As I drove, white-knuckled, into the storm, I thought about how miserable it would be to load the windshields onto my truck in the pouring rain. I wasn’t looking forward to getting drenched to the bone. But as I neared De Queen, the thunder and lightning stopped. The rain changed from a deluge to a more moderate rain as it let up enough so that my windshield wipers no longer had to be on high, furiously trying to keep the windshield clear. I was thankful for the reprieve. 

By the time I reached my storage unit and began loading the glass onto my pickup, the first light of dawn was pushing the darkness away. The rain has subsided to a light drizzle, and everything smells very clean and fresh. There is a peculiar scent to it that I can’t really describe. My attitude has changed from one of fear and apprehension to one of gratitude and wonder.

With my truck loaded with glass, I pulled back out on Highway 71 and headed back to Mena. The early morning light is turning everything golden, and I am energized by the start of another beautiful day. Steam rises slowly from the grass meadows and the ponds. It rises eerily and drifts mist-like towards the heavens. Through the trees, I can occasionally catch a glimpse of the fiery reds, oranges, and yellows of the sunrise as I look to the east.  

I keep hoping to get a better look at the sunrise because the colors that I can see streaming through the trees are spectacular. As I round a corner, I am greeted by a view that takes my breath away. I pulled my pickup to the side of the road and got out to soak in the glorious beauty of the sunrise. 

Brilliant golds and oranges light up the clouds that not long ago were drenching the landscape with torrential rains. The greatest artist in the universe had created a beautiful canvas for me to see. I pulled out my phone and snapped a couple of photos. The image was so vivid that it stayed with me all the way home.

As I drove away from the magnificent scene, I thought about how my attitude had changed in the hour from the time I had previously driven past this location. I had gone from being worried about the weather conditions and getting soaked to basking in the glory of the Creator and his creation. 

It seems like a day doesn't go by that someone doesn't talk to me about the condition of the world. With the recent world events, people seem very nervous. I must admit that I have my concerns. Fear and worry seem to dominate many people’s thoughts. 

In the past few years, I have noticed that the people I have talked to who have been the most worried are Christians. Many of my Christian friends are sure that doom and gloom are right around the corner. I can't believe that God wants us to live that way. In 2 Thessalonians 3:16 (VOICE), Paul wrote, “And now, dear friends, may the Lord of peace Himself grace you with peace always and in everything. May the Lord be present with all of you.”

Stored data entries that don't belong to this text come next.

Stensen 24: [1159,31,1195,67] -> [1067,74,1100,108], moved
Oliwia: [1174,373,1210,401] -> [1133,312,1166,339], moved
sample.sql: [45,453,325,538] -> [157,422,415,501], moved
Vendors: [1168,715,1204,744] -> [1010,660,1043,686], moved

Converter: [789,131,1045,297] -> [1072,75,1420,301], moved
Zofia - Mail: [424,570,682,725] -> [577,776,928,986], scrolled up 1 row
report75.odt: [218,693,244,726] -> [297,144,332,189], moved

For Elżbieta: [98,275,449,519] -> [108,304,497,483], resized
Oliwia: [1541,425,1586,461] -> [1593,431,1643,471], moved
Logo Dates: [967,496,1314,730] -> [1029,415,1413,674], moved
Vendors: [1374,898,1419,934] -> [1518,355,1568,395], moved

I do believe that we are living in the last chapter of Earth's history, but I am puzzled by many of my fellow Christians. Does God want us to worry? In Matthew 6:31 (AMPC), the Bible tells us, “Do not worry and be anxious, saying, What are we going to have to eat? or, What are we going to have to drink? or, What are we going to have to wear?” “But seek first the kingdom of God and His righteousness, and all these things shall be added to you. Therefore, do not worry about tomorrow, for tomorrow will worry about its own things. Sufficient for the day is its own trouble.” Matthew 6:33,34 (NKJV) 

I saw something the other day that puzzled me. I was in a Christian bookstore and saw they had Christian worry stones for sale. According to tradition, a worry stone is a smooth, polished stone that, when rubbed, is believed to reduce one's worries and add a sense of calmness. When the stone is rubbed, the negative energy and worries are supposedly transferred into the stone, and you are left calm and peaceful. I don't think worry stones are what Christians need to reduce their worries.

Gentle Reader, In Isaiah 41:9,10 (NLT), God tells us, “I have chosen you and will not throw you away. Don’t be afraid, for I am with you. Don’t be discouraged, for I am your God. I will strengthen you and help you. I will hold you up with my victorious right hand.” Whatever storm you may be going through today, God has promised to be with you and promises you a glorious sunrise when the storm is over.